**EXERCISE:** All entries below are to be retyped in full, precisely as they appear.

**RECORDS SHOWN:**
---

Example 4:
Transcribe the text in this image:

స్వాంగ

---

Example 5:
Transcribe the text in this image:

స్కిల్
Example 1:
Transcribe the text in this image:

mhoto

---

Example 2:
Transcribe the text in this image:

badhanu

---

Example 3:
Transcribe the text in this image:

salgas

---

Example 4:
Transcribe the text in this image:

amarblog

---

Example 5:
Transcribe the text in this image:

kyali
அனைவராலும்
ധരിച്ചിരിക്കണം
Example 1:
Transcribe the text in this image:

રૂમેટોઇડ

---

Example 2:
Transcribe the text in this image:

**EXERCISE RESULT:**
---

Example 4:
Transcribe the text in this image:

స్వాంగ

---

Example 5:
Transcribe the text in this image:

స్కిల్
Example 1:
Transcribe the text in this image:

mhoto

---

Example 2:
Transcribe the text in this image:

badhanu

---

Example 3:
Transcribe the text in this image:

salgas

---

Example 4:
Transcribe the text in this image:

amarblog

---

Example 5:
Transcribe the text in this image:

kyali
அனைவராலும்
ധരിച്ചിരിക്കണം
Example 1:
Transcribe the text in this image:

રૂમેટોઇડ

---

Example 2:
Transcribe the text in this image:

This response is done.